Time to give away all my secrets! Or this one, which may be variously applicable to you depending on your local book-furnishing services. Here is a tip for bulk library users, or frequent swipers, or "my people," what ever you prefer to be called.
In my library system I'm allowed 15 reserves, and normally I keep that list very close to the maximum. (It was 10 for a while before the NY Public Library smiled upon me once more.) Sometimes, this resulted in my having 5-6 books to pick up in one trip, all non-renewable, all things I really wanted to read. Bad news! Poor unbookening!
Enter the freeze button.
(Hey Elizabeth! This is next month's book club book. I wish I had remembered to grab my copy when I was at home.)
Freeze allows you to add books to your hold list without getting closer to the top of the pile -- essentially a "not right now" feature. In the NYPL system, you hit the freeze check mark and then "Modify Selected" to confirm your choice. You can 'unfreeze' at any time by reversing the process. So what you can do, which is to say what I do, is unfreeze some books you want right away, then unfreeze a few more. I don't know how this works exactly; it's just one of life's great mysteries.
Granted, as long as you have 15 books listed you aren't able to add any more, and the odd book slips through the cracks still, like Dan Barry's BOTTOM OF THE 33RD, which I just had to return without rereading because I didn't get to it before it was due. Still, it's a huge help and you should go play with your local library's web interface (If your library still doesn't do online requests or renewals, I sympathize. In the last place I lived before NYC I had online requests at my local library, but when the book came in a librarian would call me on the phone. Every time. For added funtimes the librarians would call me at work, because they didn't want to spend the long-distance dollars to call my cell phone. I must have sounded So Busy And Important. All of which is to say, I believe you will get there.)
4 days ago
4 comments:
Great post! I use my library's on-line request system and like you, I sometimes have to return a book unread. I'll see if we have the unfreeze option. Thanks! ~Jen
I'll be interested to hear what your book club has to say about ISHMAEL. (I'm a little afraid to go back and read it and be confronted with my twelve-year-old self.)

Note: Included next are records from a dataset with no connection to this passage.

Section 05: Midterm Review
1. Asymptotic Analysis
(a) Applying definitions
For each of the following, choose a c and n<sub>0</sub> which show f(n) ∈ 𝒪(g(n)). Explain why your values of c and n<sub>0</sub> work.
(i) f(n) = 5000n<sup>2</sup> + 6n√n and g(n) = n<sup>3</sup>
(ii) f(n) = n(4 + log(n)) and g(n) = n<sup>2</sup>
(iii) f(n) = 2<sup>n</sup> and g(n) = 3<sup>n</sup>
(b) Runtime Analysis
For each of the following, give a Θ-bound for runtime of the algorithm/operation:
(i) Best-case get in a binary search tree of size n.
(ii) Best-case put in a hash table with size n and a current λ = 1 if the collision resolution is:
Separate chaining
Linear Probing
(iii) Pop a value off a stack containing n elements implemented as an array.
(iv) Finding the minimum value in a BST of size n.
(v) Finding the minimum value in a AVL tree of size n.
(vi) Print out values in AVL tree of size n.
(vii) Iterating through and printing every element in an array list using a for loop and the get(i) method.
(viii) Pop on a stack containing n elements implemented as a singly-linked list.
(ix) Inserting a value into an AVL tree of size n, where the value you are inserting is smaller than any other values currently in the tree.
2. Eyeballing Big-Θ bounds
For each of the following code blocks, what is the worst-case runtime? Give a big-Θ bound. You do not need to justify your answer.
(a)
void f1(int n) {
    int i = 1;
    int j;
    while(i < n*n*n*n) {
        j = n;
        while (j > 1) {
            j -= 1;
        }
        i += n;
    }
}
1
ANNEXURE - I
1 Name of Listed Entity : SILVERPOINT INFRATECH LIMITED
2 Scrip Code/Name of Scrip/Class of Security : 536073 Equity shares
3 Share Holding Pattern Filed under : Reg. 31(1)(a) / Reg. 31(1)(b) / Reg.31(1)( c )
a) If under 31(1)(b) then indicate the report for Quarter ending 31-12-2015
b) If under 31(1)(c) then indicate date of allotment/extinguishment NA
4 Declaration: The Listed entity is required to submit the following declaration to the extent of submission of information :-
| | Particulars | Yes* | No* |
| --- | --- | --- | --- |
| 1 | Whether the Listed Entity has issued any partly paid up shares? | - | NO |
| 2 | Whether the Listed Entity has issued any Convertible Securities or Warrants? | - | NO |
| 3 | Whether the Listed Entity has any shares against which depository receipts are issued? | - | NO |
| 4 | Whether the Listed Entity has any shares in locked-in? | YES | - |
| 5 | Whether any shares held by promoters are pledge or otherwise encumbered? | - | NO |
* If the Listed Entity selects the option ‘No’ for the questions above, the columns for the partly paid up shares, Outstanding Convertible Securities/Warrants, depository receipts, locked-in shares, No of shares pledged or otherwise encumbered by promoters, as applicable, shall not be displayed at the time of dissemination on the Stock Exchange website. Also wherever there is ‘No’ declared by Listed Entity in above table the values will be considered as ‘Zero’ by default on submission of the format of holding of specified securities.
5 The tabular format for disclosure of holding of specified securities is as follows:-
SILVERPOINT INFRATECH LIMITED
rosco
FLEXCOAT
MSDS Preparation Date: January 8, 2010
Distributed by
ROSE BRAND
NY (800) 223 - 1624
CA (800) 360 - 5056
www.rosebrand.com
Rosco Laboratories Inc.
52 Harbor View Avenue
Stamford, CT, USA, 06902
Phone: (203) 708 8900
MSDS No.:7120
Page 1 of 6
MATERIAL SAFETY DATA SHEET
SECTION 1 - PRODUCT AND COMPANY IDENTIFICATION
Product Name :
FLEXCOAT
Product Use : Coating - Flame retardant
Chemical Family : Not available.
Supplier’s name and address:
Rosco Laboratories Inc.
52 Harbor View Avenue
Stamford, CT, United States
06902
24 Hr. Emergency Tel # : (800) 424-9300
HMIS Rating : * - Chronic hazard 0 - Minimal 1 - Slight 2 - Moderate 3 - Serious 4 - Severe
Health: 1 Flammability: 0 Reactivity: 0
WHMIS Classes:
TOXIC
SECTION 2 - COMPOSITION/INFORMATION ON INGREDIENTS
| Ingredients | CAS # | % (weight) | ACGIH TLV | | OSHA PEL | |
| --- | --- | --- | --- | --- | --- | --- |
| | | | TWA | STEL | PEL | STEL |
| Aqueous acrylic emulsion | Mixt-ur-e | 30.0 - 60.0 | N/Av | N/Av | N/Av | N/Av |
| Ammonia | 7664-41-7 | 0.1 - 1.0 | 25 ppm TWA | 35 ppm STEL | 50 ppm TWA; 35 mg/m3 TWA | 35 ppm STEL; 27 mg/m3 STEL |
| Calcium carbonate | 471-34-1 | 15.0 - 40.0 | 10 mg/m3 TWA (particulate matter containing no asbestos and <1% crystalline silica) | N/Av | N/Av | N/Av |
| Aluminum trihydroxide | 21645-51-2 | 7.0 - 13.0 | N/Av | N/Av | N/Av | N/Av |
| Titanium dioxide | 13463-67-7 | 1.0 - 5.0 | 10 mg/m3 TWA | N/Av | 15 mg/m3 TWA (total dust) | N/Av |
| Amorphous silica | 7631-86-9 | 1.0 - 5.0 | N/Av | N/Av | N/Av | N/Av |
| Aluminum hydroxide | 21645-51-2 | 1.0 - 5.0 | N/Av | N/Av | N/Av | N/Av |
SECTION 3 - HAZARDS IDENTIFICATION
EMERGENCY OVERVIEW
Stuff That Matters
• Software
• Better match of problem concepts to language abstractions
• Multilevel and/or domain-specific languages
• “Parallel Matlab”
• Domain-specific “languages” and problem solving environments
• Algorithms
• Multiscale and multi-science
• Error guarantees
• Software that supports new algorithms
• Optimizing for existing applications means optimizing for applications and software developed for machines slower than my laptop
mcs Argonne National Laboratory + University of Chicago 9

I'm a big fan of the freeze button! I use it pretty often, because most of the books I request have very long waiting lists, and when more than one or two of them become available at the same time, I'm worried I'll have to return them unread and then get back on a 300-person waiting list before I can check them out again. The freeze button is enormously convenient.
My library calls it "suspend" instead of freeze, but the idea is the same. I love that feature & use it shamelessly. I love suspending holds for new releases just when I get to the first spot in line - so I can effectively cut in line when I'm ready to read it. And I use the suspend feature to manage my audiobook consumption more effectively. When I get to the second-to-last disc of my current audiobook, I start unsuspending my other audio holds. The timing is perfect.